== Work task 1 ==
Please recast part of the records below as a numbered list, starting at the line that contains "Add a lens line" and stopping after the line that contains "0.031225, -0.120265, 1.095037]]". Leave out blank lines and the pictures.

== Exercise passage ==
------
Peter McCormack: Do you think apathy is a result of ease of use. So, for example, when I was recently in San Francisco, I’m looking for a restaurant, right? As soon as I start typing in best restaurant into Google, it’s coming up with in San Francisco. There’s a lot of things associated with Google where it knows or understands me that are quite useful.

Riccardo Spagni: I actually have a view on this. There’s no tech company that’s perfect and they certainly will make missteps, but I find Apple’s approach really interesting, especially when it’s contrasted with Google. In Apple stuff as well as suggest replies to messages it does facial recognition of your photos and I can be like, oh look, I want to see all the photos of my wife and it’ll show me all the photos of my wife. That’s really powerful. The thing is that facial recognition is not done an iCloud, the, the message stuff, where it reads your messages and suggests replies is not done on iCloud, it’s all done on the device and it’s purposely done on the device as a privacy measure. If apple had to go and do facial recognition on the cloud, it could be a massive, incredible source of revenue for them.

Riccardo Spagni: They could do all sorts of stuff. In fact, it could be used by law enforcement to identify the phones terrorists are using or identify terrorists in a crowd. They could do all sorts of stuff like that. That’s really good for humanity, and yet they’ve taken the strong pro privacy stance where they will not analyse your photos in the cloud, your device will analyse your photos and it will do facial recognition and they actually build hardware that is specifically geared towards this, they’re building facial recognition ASICS for your phone so that it’s able to do this faster. I think that for a tech company to take that stance is mind blowing. And again, they are certainly not perfect. They certainly have made mistakes, but just the general approach of we’re trying to help people stay private is good, and the fact that you can get all the facial recognition stuff, even with, uh, with iCloud disabled is again good, an emphasis on the fact that the functionality does not require you to upload stuff to central processor that can look at all your information or your Meta data for your photos and make some determination on your behalf.

Peter McCormack: Have you envisaged any form of privacy tech stack for the Internet. Have you thought about that?

Riccardo Spagni: Yeah. So that was one of the things that myself and my co-founder at Tari, Naveen and I have spoken at length about, a privacy tech stack and what would that look like. And obviously Monero is a key component to that. I think Tor is a part of that, Covry is a part of that. Uh, There’s a bunch of things that are part of that. Even coms protocols, you know, I’m a big fan of Wire as a communications tool, more so than Signal because it doesn’t require your phone number and I think that there’s a lot of stuff that’s happening in that space that’s really useful. VPNs for when you need to stream Netflix because streaming Netflix over Tor is just not really viable right now.

Riccardo Spagni: Other stuff like, if you want to send an email, you know, are you using Google? I mean, I certainly am a whole bunch for a lot of our corporate stuff and that’s not great. I’ve sort of started it out and at least for emails that I know I need to keep private I’ve got access to Tutanota and so on. I think that there’s so much scope for a privacy tech stack and I think we’re maybe a couple of years away from just having something where people are able to go, like, this is my tech stack, everything runs through this, and maybe Cubes as the operating system that’s going to drive that because they’re doing amazing work. But I think we’re just not there from a usability perspective, but from a tech perspective, we can tie these tools together.
------
== Data to use ==
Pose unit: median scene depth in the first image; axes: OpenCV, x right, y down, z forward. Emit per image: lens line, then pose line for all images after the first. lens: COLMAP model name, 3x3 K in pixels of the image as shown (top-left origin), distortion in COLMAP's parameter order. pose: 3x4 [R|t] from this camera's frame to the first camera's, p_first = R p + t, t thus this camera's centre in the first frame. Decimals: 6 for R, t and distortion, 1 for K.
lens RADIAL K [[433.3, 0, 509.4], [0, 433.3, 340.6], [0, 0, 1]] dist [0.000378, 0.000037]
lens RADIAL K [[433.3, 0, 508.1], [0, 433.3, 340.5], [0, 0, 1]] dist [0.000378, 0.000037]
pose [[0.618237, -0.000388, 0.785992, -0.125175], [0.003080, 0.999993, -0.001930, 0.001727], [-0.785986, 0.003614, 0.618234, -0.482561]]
------
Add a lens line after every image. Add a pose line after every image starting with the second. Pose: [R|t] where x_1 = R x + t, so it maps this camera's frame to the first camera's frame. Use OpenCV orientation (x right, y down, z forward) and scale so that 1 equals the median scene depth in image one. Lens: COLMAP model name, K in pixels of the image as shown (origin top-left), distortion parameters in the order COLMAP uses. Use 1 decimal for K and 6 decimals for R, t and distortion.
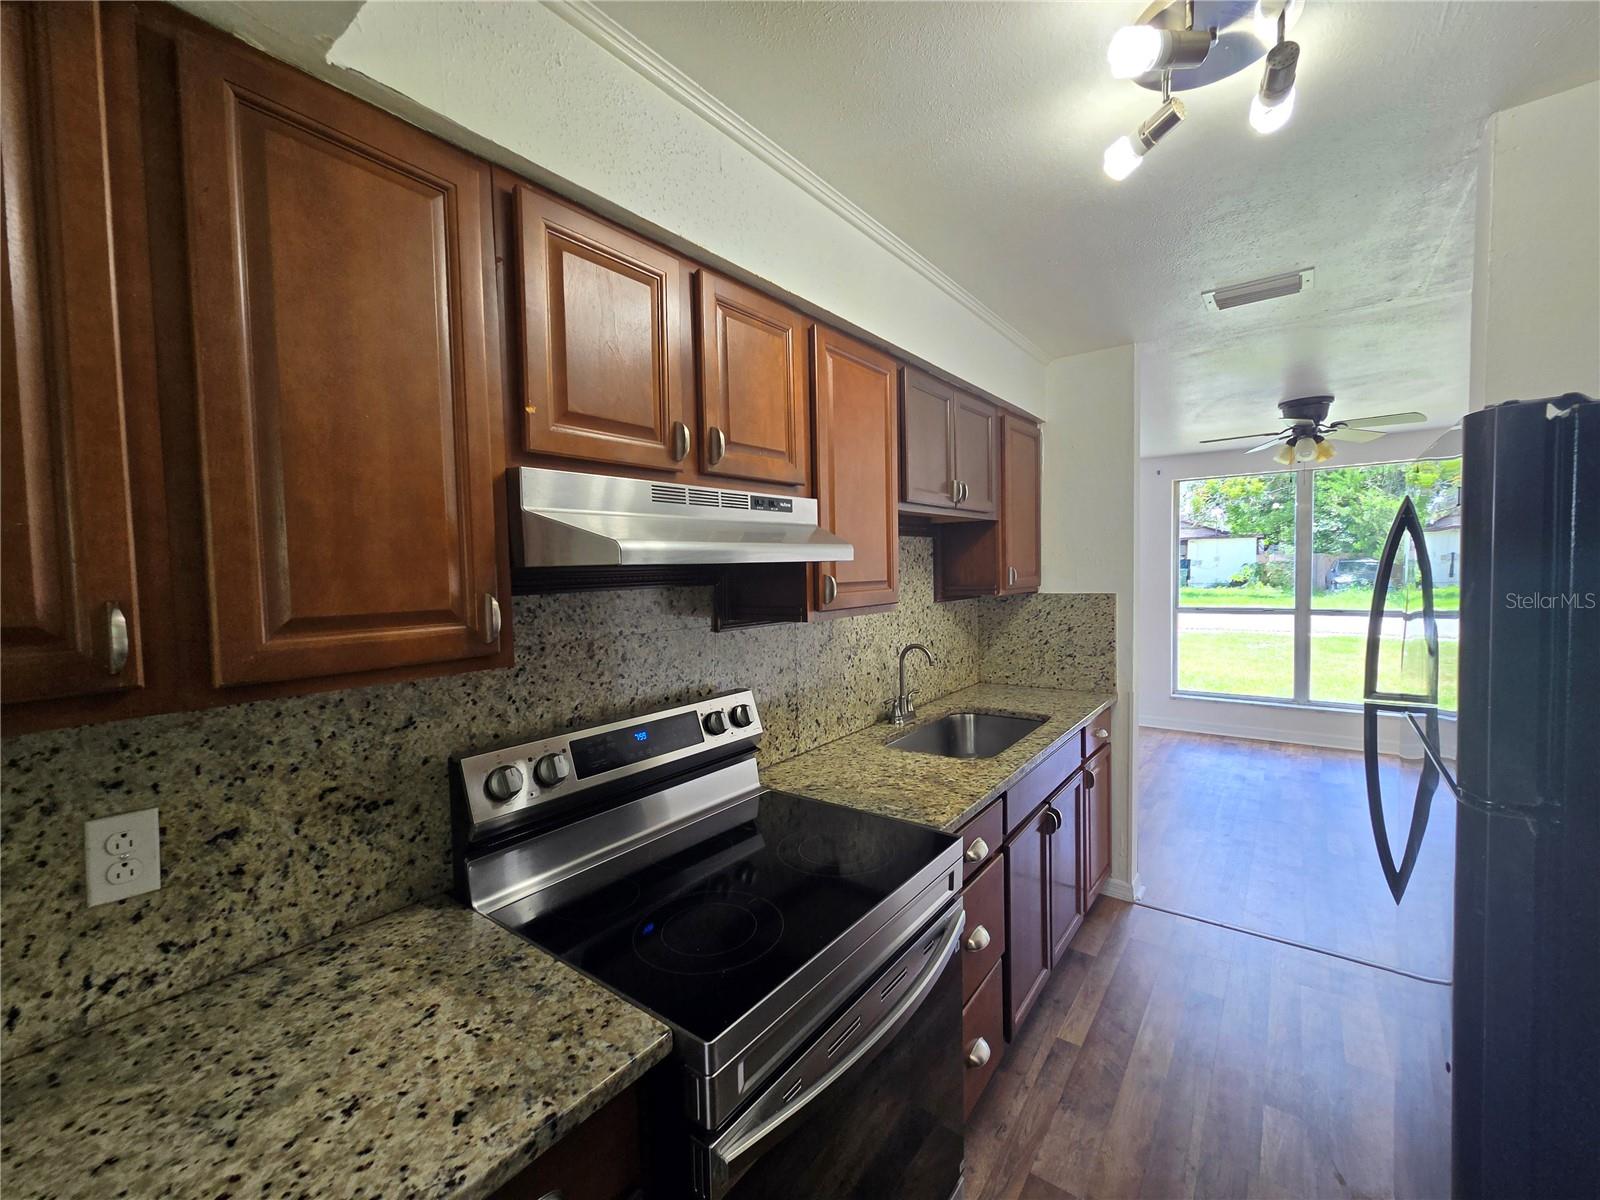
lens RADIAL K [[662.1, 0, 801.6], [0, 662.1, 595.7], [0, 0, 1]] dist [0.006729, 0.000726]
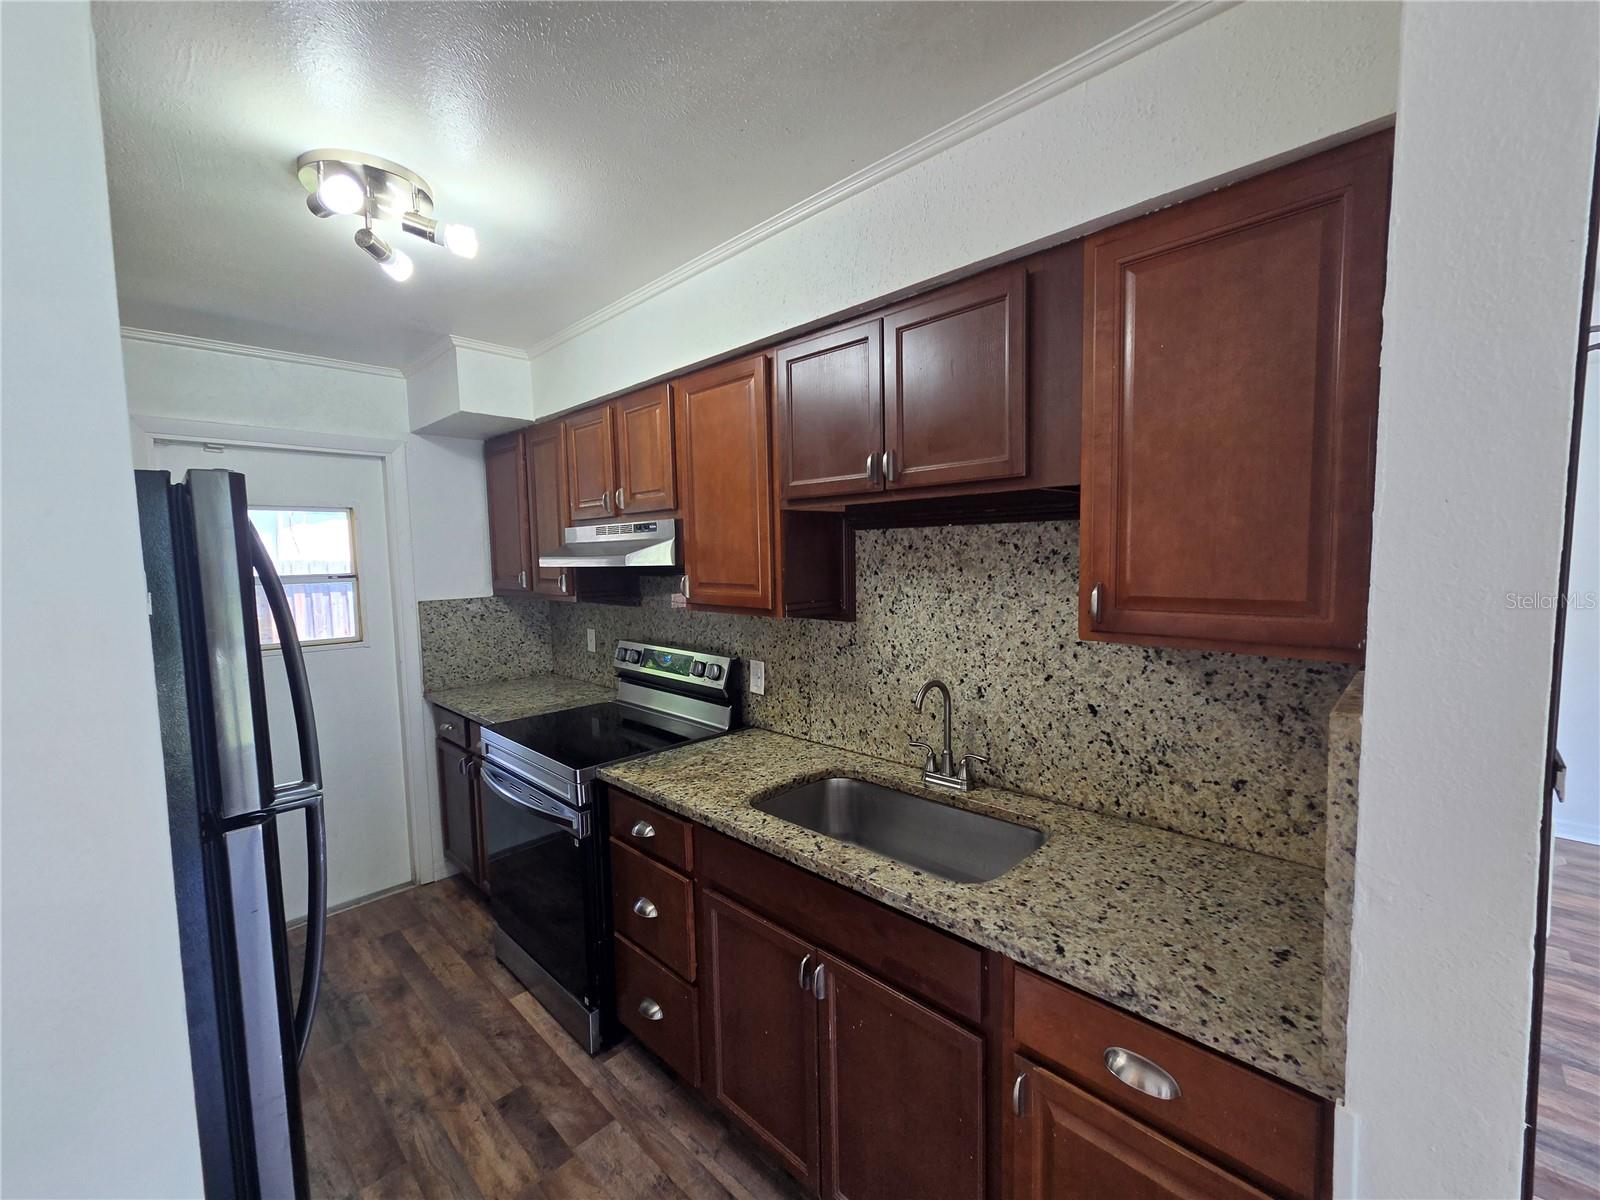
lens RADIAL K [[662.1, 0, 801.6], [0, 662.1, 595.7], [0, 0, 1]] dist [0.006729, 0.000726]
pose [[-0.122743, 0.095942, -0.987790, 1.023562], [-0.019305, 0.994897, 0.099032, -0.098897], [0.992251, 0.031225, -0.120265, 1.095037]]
------
== Work task 2 ==
Continue the interview on privacy technology from its last sentence.

== Response 1 ==
1. Add a lens line after every image. Add a pose line after every image starting with the second. Pose: [R|t] where x_1 = R x + t, so it maps this camera's frame to the first camera's frame. Use OpenCV orientation (x right, y down, z forward) and scale so that 1 equals the median scene depth in image one. Lens: COLMAP model name, K in pixels of the image as shown (origin top-left), distortion parameters in the order COLMAP uses. Use 1 decimal for K and 6 decimals for R, t and distortion.
2. lens RADIAL K [[662.1, 0, 801.6], [0, 662.1, 595.7], [0, 0, 1]] dist [0.006729, 0.000726]
3. lens RADIAL K [[662.1, 0, 801.6], [0, 662.1, 595.7], [0, 0, 1]] dist [0.006729, 0.000726]
4. pose [[-0.122743, 0.095942, -0.987790, 1.023562], [-0.019305, 0.994897, 0.099032, -0.098897], [0.992251, 0.031225, -0.120265, 1.095037]]

== Response 2 ==
Riccardo Spagni: From a usability perspective, things are still cranky. I need to be able to understand as a user I need to be able to silo things. I need to go to this browsing experience, I need it to be fast through a VPN, this browsing experience, I need to be super private. So making that distinction is difficult and Brave for example, is getting there. They’ve Tor tabs and that sort of thing, but we’re still chunky. It’s still just not there yet. People are still struggling to understand the difference.

Peter McCormack: Well, you have to care, and you have to understand the implications. For most people, they really just need to be able to go to Apple, buy a computer, come back when they switch it on for the first time, the browser says, would you like to activate a private viewing, and this is why you should care. And same with email, it almost needs to be inbuilt and taught to you as part of the process. I guess that requires some kind of entrepreneurial spirit to make that happen.

Riccardo Spagni: I do think that at some point, if anyone’s going to make a move to really start tying some of these things together might be a company like Apple. Again, they’re not perfect, but at least they have a privacy mindset. I’m hopeful that, they’ll probably invent their own version of Tor, and call it like Apple Privacy Networking or something, they’ll give it a fancy name and then they’ll have a whole pitch and one of their things that Johnny I’ve will come on and there’ll be a whole video where he talks about “when we were designing Apple Private Networking…”, there’ll be a whole video and you’ll see like the glossy networking cables, but I mean if it’s a privacy enhancement, great, I’m all for it.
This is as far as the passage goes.